Князья видели с башни, как тянутся по дорогам печальные вереницы пленников (половцы нарочно проводили их вблизи Переяславля), в бессильном гневе сжимали кулаки.
Но что они могли поделать?
Без помощи из Киева и Чернигова выходить в поле было безрассудно...
Пожалуй, впервые в своей жизни ощущал Юрий такое гнетущее бессилие, такую незащищённость перед чужой враждебной силой. Видеть своими глазами злодейство и быть не в состоянии воспрепятствовать ему, что может быть позорнее для князя?!
Тогда-то и дал себе Юрий зарок, которому неукоснительно следовал всю дальнейшую жизнь: если доведётся наезжать в Днепровскую Русь, то только с сильными полками, чтобы враги боялись, а князья-союзники уважали. Не те уже Ростов и Суздаль, что были в отрочестве Юрия, любого могли заставить себя уважать. Так и будет!
После захода солнца вспыхнули на левом, пологом берегу Трубежа бесчисленные костры половецкого стана. На стенах Переяславля сторожа зажгли факелы.
Так и противостояли друг другу: реденькая цепочка факельных огней, а за рекой – море разливанное половецких костров, и, казалось, не было им ни числа, ни края.
В темноте летучие половецкие загоны перебродили Трубеж и ездили под самыми стенами, дразня сторожей и выкрикивая оскорбительные слова. Даже стрелы пробовали пускать – не видя цели, наугад. Но и переяславские лучники не могли их поразить. Даже не зыбкие тени проплывали под стенами, а так – шевеленье какое-то во тьме.
На третий день осады всполошился половецкий стан.
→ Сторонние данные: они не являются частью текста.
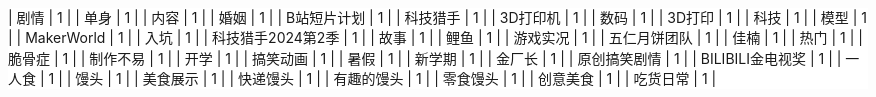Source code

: | 剧情 | 1 |
| 单身 | 1 |
| 内容 | 1 |
| 婚姻 | 1 |
| B站短片计划 | 1 |
| 科技猎手 | 1 |
| 3D打印机 | 1 |
| 数码 | 1 |
| 3D打印 | 1 |
| 科技 | 1 |
| 模型 | 1 |
| MakerWorld | 1 |
| 入坑 | 1 |
| 科技猎手2024第2季 | 1 |
| 故事 | 1 |
| 鲤鱼 | 1 |
| 游戏实况 | 1 |
| 五仁月饼团队 | 1 |
| 佳楠 | 1 |
| 热门 | 1 |
| 脆骨症 | 1 |
| 制作不易 | 1 |
| 开学 | 1 |
| 搞笑动画 | 1 |
| 暑假 | 1 |
| 新学期 | 1 |
| 金厂长 | 1 |
| 原创搞笑剧情 | 1 |
| BILIBILI金电视奖 | 1 |
| 一人食 | 1 |
| 馒头 | 1 |
| 美食展示 | 1 |
| 快递馒头 | 1 |
| 有趣的馒头 | 1 |
| 零食馒头 | 1 |
| 创意美食 | 1 |
| 吃货日常 | 1 |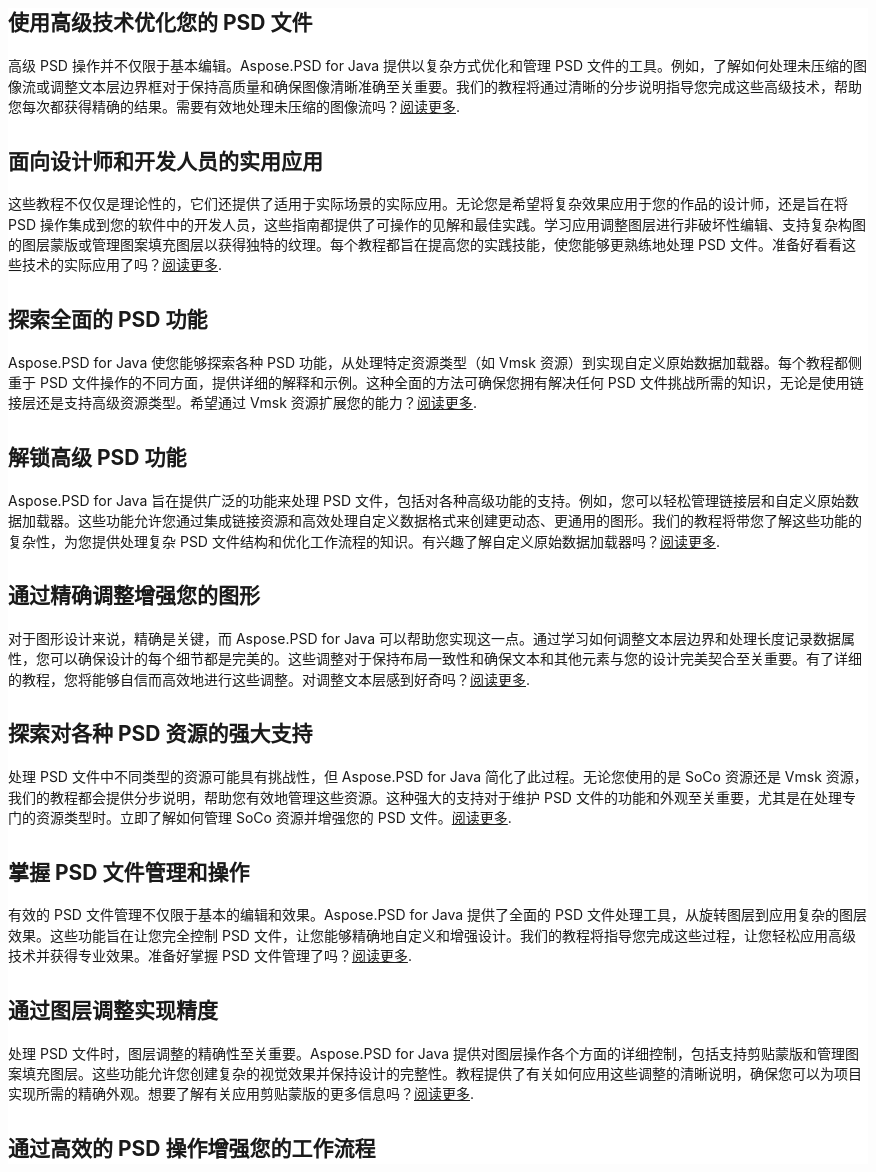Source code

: ## 使用高级技术优化您的 PSD 文件

高级 PSD 操作并不仅限于基本编辑。Aspose.PSD for Java 提供以复杂方式优化和管理 PSD 文件的工具。例如，了解如何处理未压缩的图像流或调整文本层边界框对于保持高质量和确保图像清晰准确至关重要。我们的教程将通过清晰的分步说明指导您完成这些高级技术，帮助您每次都获得精确的结果。需要有效地处理未压缩的图像流吗？[阅读更多](./handle-uncompressed-image-stream-object-psd/).

## 面向设计师和开发人员的实用应用

这些教程不仅仅是理论性的，它们还提供了适用于实际场景的实际应用。无论您是希望将复杂效果应用于您的作品的设计师，还是旨在将 PSD 操作集成到您的软件中的开发人员，这些指南都提供了可操作的见解和最佳实践。学习应用调整图层进行非破坏性编辑、支持复杂构图的图层蒙版或管理图案填充图层以获得独特的纹理。每个教程都旨在提高您的实践技能，使您能够更熟练地处理 PSD 文件。准备好看看这些技术的实际应用了吗？[阅读更多](./render-pattern-fill-layer-psd-files/).

## 探索全面的 PSD 功能

Aspose.PSD for Java 使您能够探索各种 PSD 功能，从处理特定资源类型（如 Vmsk 资源）到实现自定义原始数据加载器。每个教程都侧重于 PSD 文件操作的不同方面，提供详细的解释和示例。这种全面的方法可确保您拥有解决任何 PSD 文件挑战所需的知识，无论是使用链接层还是支持高级资源类型。希望通过 Vmsk 资源扩展您的能力？[阅读更多](./support-vmsk-resource-psd-files/).

## 解锁高级 PSD 功能

Aspose.PSD for Java 旨在提供广泛的功能来处理 PSD 文件，包括对各种高级功能的支持。例如，您可以轻松管理链接层和自定义原始数据加载器。这些功能允许您通过集成链接资源和高效处理自定义数据格式来创建更动态、更通用的图形。我们的教程将带您了解这些功能的复杂性，为您提供处理复杂 PSD 文件结构和优化工作流程的知识。有兴趣了解自定义原始数据加载器吗？[阅读更多](./use-custom-raw-data-loader-psd-files/).

## 通过精确调整增强您的图形

对于图形设计来说，精确是关键，而 Aspose.PSD for Java 可以帮助您实现这一点。通过学习如何调整文本层边界和处理长度记录数据属性，您可以确保设计的每个细节都是完美的。这些调整对于保持布局一致性和确保文本和其他元素与您的设计完美契合至关重要。有了详细的教程，您将能够自信而高效地进行这些调整。对调整文本层感到好奇吗？[阅读更多](./adjust-text-layer-bound-box-psd/).

## 探索对各种 PSD 资源的强大支持

处理 PSD 文件中不同类型的资源可能具有挑战性，但 Aspose.PSD for Java 简化了此过程。无论您使用的是 SoCo 资源还是 Vmsk 资源，我们的教程都会提供分步说明，帮助您有效地管理这些资源。这种强大的支持对于维护 PSD 文件的功能和外观至关重要，尤其是在处理专门的资源类型时。立即了解如何管理 SoCo 资源并增强您的 PSD 文件。[阅读更多](./support-soco-resource-psd-files/).

## 掌握 PSD 文件管理和操作

有效的 PSD 文件管理不仅限于基本的编辑和效果。Aspose.PSD for Java 提供了全面的 PSD 文件处理工具，从旋转图层到应用复杂的图层效果。这些功能旨在让您完全控制 PSD 文件，让您能够精确地自定义和增强设计。我们的教程将指导您完成这些过程，让您轻松应用高级技术并获得专业效果。准备好掌握 PSD 文件管理了吗？[阅读更多](./support-layer-mask-psd-files/).

## 通过图层调整实现精度

处理 PSD 文件时，图层调整的精确性至关重要。Aspose.PSD for Java 提供对图层操作各个方面的详细控制，包括支持剪贴蒙版和管理图案填充图层。这些功能允许您创建复杂的视觉效果并保持设计的完整性。教程提供了有关如何应用这些调整的清晰说明，确保您可以为项目实现所需的精确外观。想要了解有关应用剪贴蒙版的更多信息吗？[阅读更多](./support-clipping-mask-psd-files/).

## 通过高效的 PSD 操作增强您的工作流程
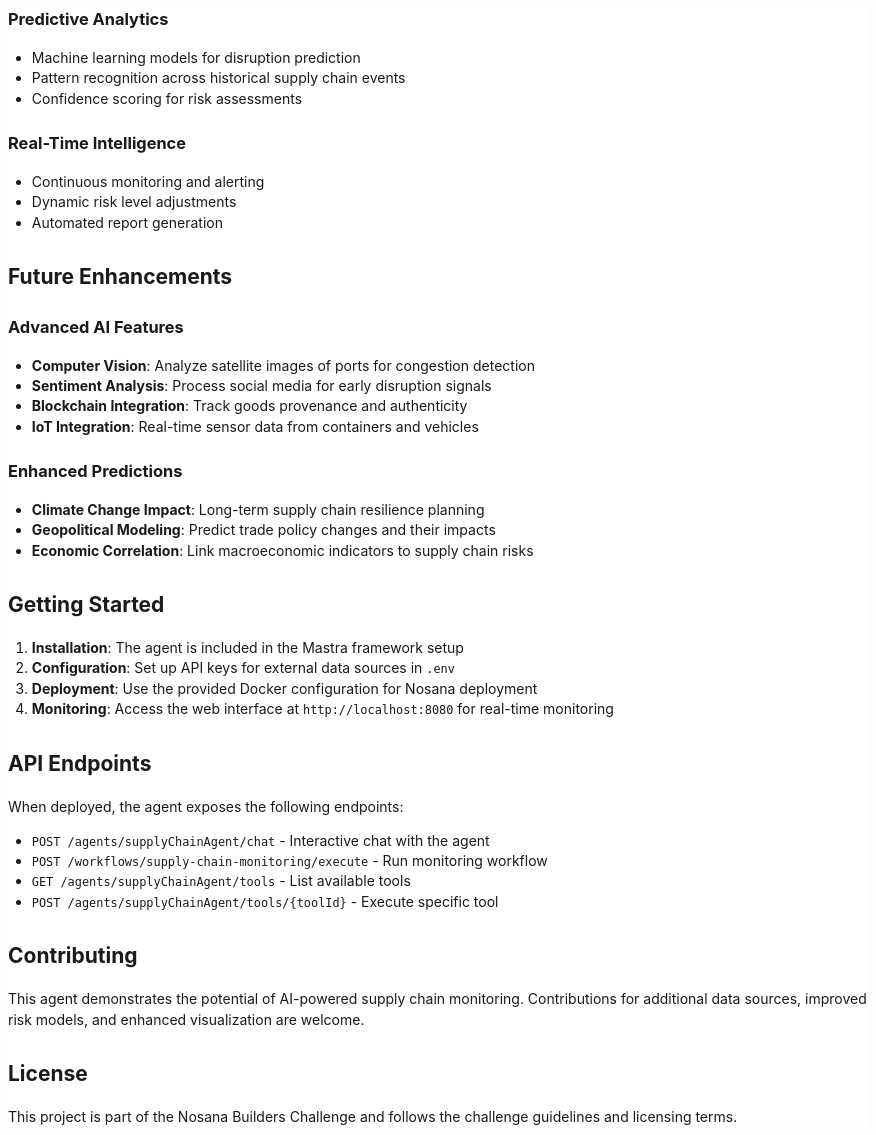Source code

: ### Predictive Analytics
- Machine learning models for disruption prediction
- Pattern recognition across historical supply chain events
- Confidence scoring for risk assessments

### Real-Time Intelligence
- Continuous monitoring and alerting
- Dynamic risk level adjustments
- Automated report generation

## Future Enhancements

### Advanced AI Features
- **Computer Vision**: Analyze satellite images of ports for congestion detection
- **Sentiment Analysis**: Process social media for early disruption signals
- **Blockchain Integration**: Track goods provenance and authenticity
- **IoT Integration**: Real-time sensor data from containers and vehicles

### Enhanced Predictions
- **Climate Change Impact**: Long-term supply chain resilience planning
- **Geopolitical Modeling**: Predict trade policy changes and their impacts
- **Economic Correlation**: Link macroeconomic indicators to supply chain risks

## Getting Started

1. **Installation**: The agent is included in the Mastra framework setup
2. **Configuration**: Set up API keys for external data sources in `.env`
3. **Deployment**: Use the provided Docker configuration for Nosana deployment
4. **Monitoring**: Access the web interface at `http://localhost:8080` for real-time monitoring

## API Endpoints

When deployed, the agent exposes the following endpoints:

- `POST /agents/supplyChainAgent/chat` - Interactive chat with the agent
- `POST /workflows/supply-chain-monitoring/execute` - Run monitoring workflow
- `GET /agents/supplyChainAgent/tools` - List available tools
- `POST /agents/supplyChainAgent/tools/{toolId}` - Execute specific tool

## Contributing

This agent demonstrates the potential of AI-powered supply chain monitoring. Contributions for additional data sources, improved risk models, and enhanced visualization are welcome.

## License

This project is part of the Nosana Builders Challenge and follows the challenge guidelines and licensing terms.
Потянулись в сторону Дикого Поля обозы, табуны. А к вечеру и конница снялась с места. Поняли защитники Переяславля, что подмога близко. Суздальские и смоленские удальцы-дружинники попросились за ворота проводить незваных гостей. Князья не препятствовали. Вынеслась дружинная конница в поле, по известным бродам перешла реку Трубеж, в коротких злых сшибках порубила половецкие заставы и устремилась дальше, за отступавшей ордой. Хоть немного пленников, но отбили – в утешенье. А как Шарукан начал поворачивать навстречу большие тысячи – отскочили обратно за реку.
Постояли половцы на берегу, а как стемнело – тихо ушли.
Осада Переяславля закончилась.
А потом была радостная встреча Владимира Всеволодовича Мономаха, избавителя от агарянской грозы. Переяславская и киевская конницы проследовали мимо города – следом за половцами. Только навряд ли удастся нагнать степняков. Обозы и табуны давно ушли, да и конные тысячи за ночь могли далеко отбежать. Половецкий разбой остался неотомщённым.
Тогда же Мономах объявил сыновьям:
– Быть зимнему походу. Поезжайте в княжества свои, готовьте рати. Всю Русь поднимем на поганых!